Outside the elders’ home on the reservation, grackles swoop and hop in a mulberry tree, chattering in raspy, high-pitched bursts. A merciful breeze drifts through the living room. I place a tape player and a small tape recorder on the dining room table and point the microphone toward Mr. Barrackman. He takes off his glasses and bends over the table, closing his eyes in concentration. He’s wearing a pin-striped shirt and elaborate turquoise and silver belt buckle. At 82 years old, the Mohave elder is one of the few people alive who can still remember the old stories and songs.
I set the player in motion and turn on the recorder. Another 82-year-old man begins to speak. He is Emmett Van Fleet, the last of the Mohave Creation Song singers. His songs, recorded three decades ago, are accompanied by the slow cadence of a gourd rattle. Carefully, as he absorbs their meaning, Mr. Barrackman translates Van Fleet’s words into English. The richly textured voices of the two elders, as elegant and durable as raw silk, weave together in a conversation over a bridge through time. As Mr. Barrackman speaks, an epic creation poem emerges.

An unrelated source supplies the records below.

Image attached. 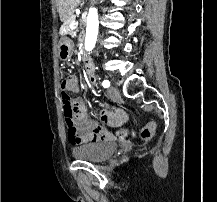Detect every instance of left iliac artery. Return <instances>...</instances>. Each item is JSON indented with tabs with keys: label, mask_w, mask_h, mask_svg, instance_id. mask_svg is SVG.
Wrapping results in <instances>:
<instances>
[{
	"label": "left iliac artery",
	"mask_w": 217,
	"mask_h": 202,
	"mask_svg": "<svg viewBox=\"0 0 217 202\" xmlns=\"http://www.w3.org/2000/svg\"><path fill=\"white\" fill-rule=\"evenodd\" d=\"M102 85H103L104 88H108V87L110 86L109 80H104V81L102 82Z\"/></svg>",
	"instance_id": "left-iliac-artery-1"
}]
</instances>
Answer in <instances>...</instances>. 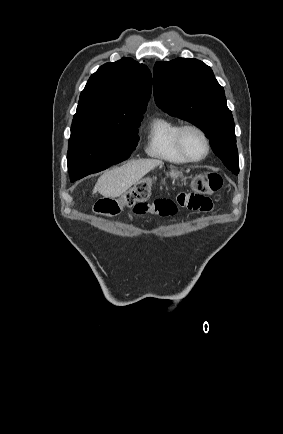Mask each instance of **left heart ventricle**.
Listing matches in <instances>:
<instances>
[{
	"mask_svg": "<svg viewBox=\"0 0 283 434\" xmlns=\"http://www.w3.org/2000/svg\"><path fill=\"white\" fill-rule=\"evenodd\" d=\"M183 145L192 157H200L205 152V143L201 135L195 130H187L183 134Z\"/></svg>",
	"mask_w": 283,
	"mask_h": 434,
	"instance_id": "obj_1",
	"label": "left heart ventricle"
}]
</instances>
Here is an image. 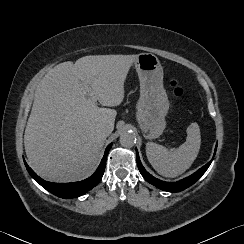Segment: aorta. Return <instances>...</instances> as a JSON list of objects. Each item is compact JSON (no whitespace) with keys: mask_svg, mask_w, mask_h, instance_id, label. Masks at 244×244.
Here are the masks:
<instances>
[{"mask_svg":"<svg viewBox=\"0 0 244 244\" xmlns=\"http://www.w3.org/2000/svg\"><path fill=\"white\" fill-rule=\"evenodd\" d=\"M119 142L123 147L131 148L136 143V134L131 130H125L121 133Z\"/></svg>","mask_w":244,"mask_h":244,"instance_id":"obj_1","label":"aorta"}]
</instances>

Heaven. God. Sky. God. Land. House of Night. He finished his house before he died. He is a doctor, a medicine man. Learn to sing. Learn to hear the different songs God gave to them. God calls it the House of Night. Creation songs. Long songs. He gives the songs to the Northern tribes. He gave them a good dream. He gave them an aching heart. Don’t forget what he gives to you. He completes it, completes the land. The sky and all over the world. He gave them language. God said, cremate me when I die. You should learn everything. He is tired but he is still alive. He is not human, he is only a wind.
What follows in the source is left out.